## WHAT NEEDS TO BE DONE
For every line in the records that has the word "back", make a copy.
*** Opening of DATA FOR THE TASK ***
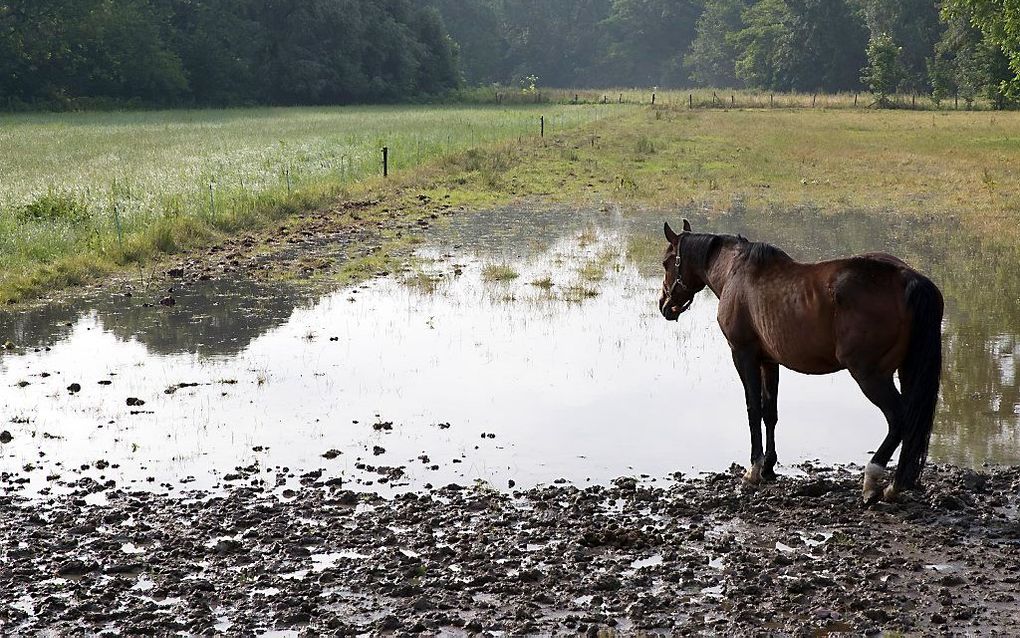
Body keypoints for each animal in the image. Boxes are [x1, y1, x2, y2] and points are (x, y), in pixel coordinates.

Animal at [660, 218, 938, 502]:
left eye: (666, 262)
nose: (665, 306)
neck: (734, 272)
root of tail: (907, 277)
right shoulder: (769, 361)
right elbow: (769, 412)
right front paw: (768, 467)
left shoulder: (743, 354)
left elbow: (753, 408)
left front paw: (753, 470)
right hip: (904, 371)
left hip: (870, 375)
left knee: (899, 418)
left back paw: (874, 481)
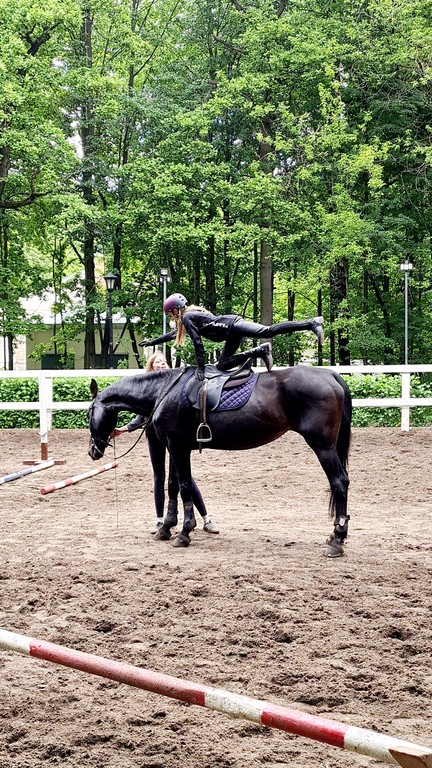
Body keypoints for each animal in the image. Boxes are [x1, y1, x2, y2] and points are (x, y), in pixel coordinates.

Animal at [88, 366, 352, 560]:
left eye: (89, 412)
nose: (93, 451)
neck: (164, 391)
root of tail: (331, 375)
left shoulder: (178, 447)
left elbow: (184, 486)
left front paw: (184, 532)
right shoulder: (175, 447)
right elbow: (173, 485)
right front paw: (166, 528)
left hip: (323, 446)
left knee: (339, 483)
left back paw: (338, 540)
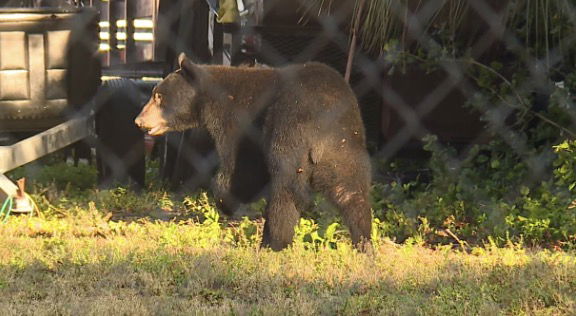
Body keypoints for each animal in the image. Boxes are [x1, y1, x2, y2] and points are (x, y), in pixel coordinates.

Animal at [134, 54, 374, 252]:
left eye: (158, 96)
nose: (139, 121)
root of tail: (324, 118)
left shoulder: (239, 122)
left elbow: (242, 169)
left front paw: (226, 200)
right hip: (345, 148)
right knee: (351, 192)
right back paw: (364, 243)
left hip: (290, 129)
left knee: (285, 190)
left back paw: (274, 242)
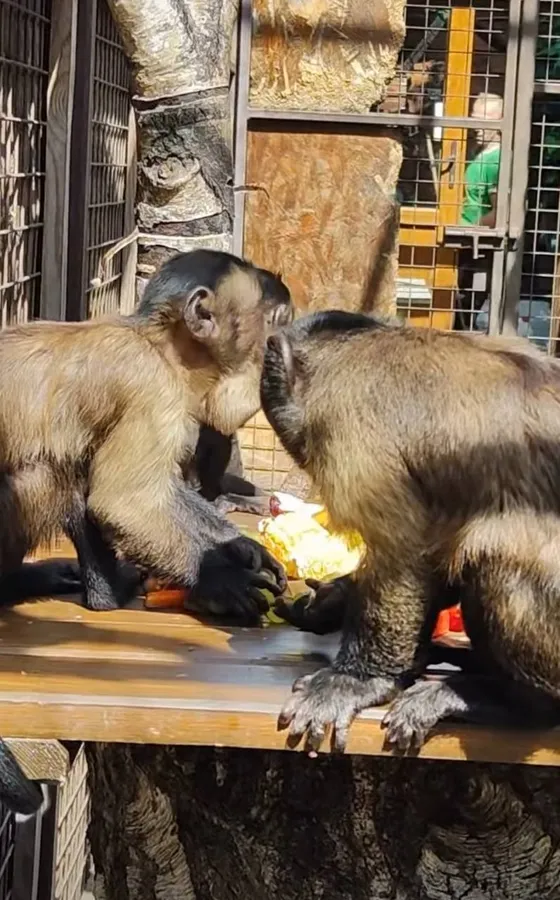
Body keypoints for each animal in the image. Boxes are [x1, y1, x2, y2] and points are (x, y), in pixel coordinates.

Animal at [0, 248, 294, 816]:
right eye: (275, 323)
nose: (278, 351)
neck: (160, 348)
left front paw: (241, 550)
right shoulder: (152, 388)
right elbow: (126, 500)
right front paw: (220, 582)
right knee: (51, 470)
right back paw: (102, 593)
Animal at [262, 312, 560, 756]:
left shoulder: (351, 426)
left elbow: (401, 553)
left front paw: (357, 681)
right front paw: (325, 605)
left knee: (496, 559)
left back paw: (513, 701)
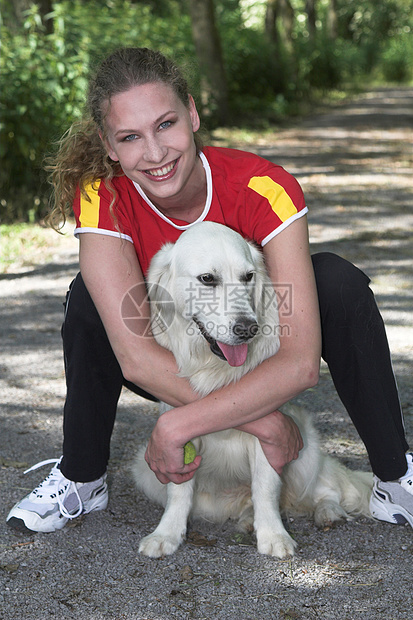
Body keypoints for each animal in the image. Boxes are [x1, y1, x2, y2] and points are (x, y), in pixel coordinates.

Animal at [131, 222, 370, 556]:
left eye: (248, 277)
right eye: (207, 279)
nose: (247, 328)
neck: (217, 370)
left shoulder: (271, 430)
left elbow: (266, 488)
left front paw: (274, 536)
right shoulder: (174, 433)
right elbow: (179, 490)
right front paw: (166, 534)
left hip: (304, 447)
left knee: (324, 489)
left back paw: (327, 512)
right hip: (145, 469)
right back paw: (246, 519)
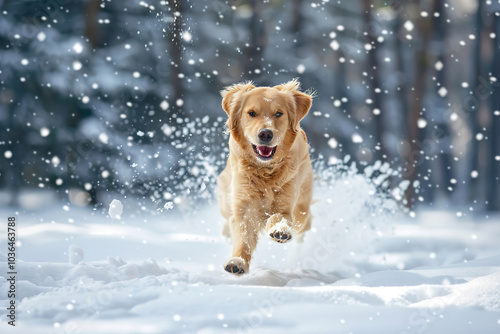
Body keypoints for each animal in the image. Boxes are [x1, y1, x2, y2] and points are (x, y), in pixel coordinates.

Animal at [218, 79, 314, 276]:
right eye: (251, 113)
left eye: (278, 113)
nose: (265, 133)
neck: (266, 171)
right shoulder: (244, 205)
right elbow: (242, 237)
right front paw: (237, 262)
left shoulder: (286, 205)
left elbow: (279, 217)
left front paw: (280, 231)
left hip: (302, 209)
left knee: (303, 224)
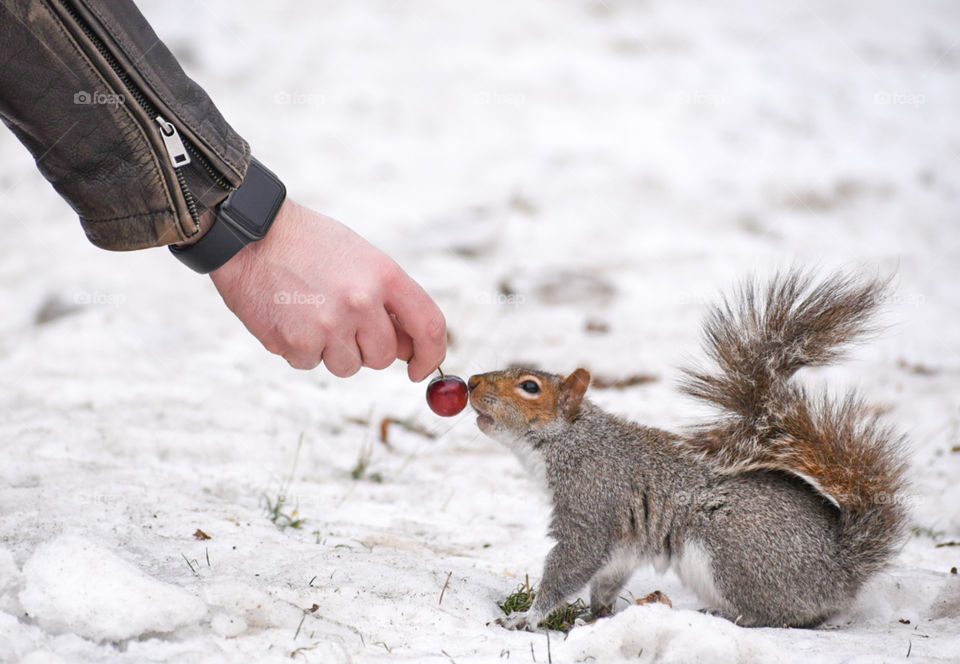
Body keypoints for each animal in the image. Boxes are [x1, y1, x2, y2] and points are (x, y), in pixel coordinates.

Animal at [468, 271, 908, 630]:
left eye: (529, 387)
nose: (471, 382)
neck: (571, 440)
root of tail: (840, 567)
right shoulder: (623, 542)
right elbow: (609, 575)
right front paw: (598, 615)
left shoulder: (593, 499)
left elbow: (574, 560)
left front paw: (528, 618)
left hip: (732, 552)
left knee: (784, 616)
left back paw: (726, 616)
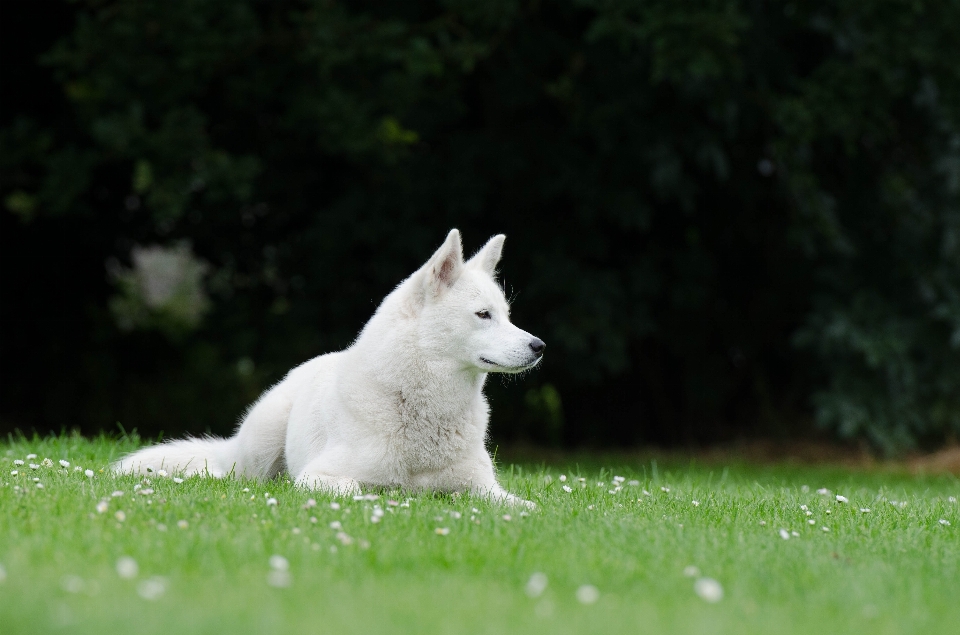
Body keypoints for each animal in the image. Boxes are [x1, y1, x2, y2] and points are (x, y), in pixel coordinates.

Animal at [114, 230, 540, 506]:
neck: (421, 406)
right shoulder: (320, 476)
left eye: (506, 315)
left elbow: (522, 507)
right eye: (483, 315)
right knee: (230, 471)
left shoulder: (484, 489)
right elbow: (362, 490)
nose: (540, 347)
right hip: (259, 448)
*** Close of DATA FOR THE TASK ***
## RESULT BELOW
left back paw: (874, 481)
left back paw: (338, 540)
right back paw: (364, 243)
left back paw: (274, 242)
right back paw: (102, 593)
left back paw: (513, 701)
left back paw: (327, 512)
right back paw: (246, 519)
left back paw: (726, 616)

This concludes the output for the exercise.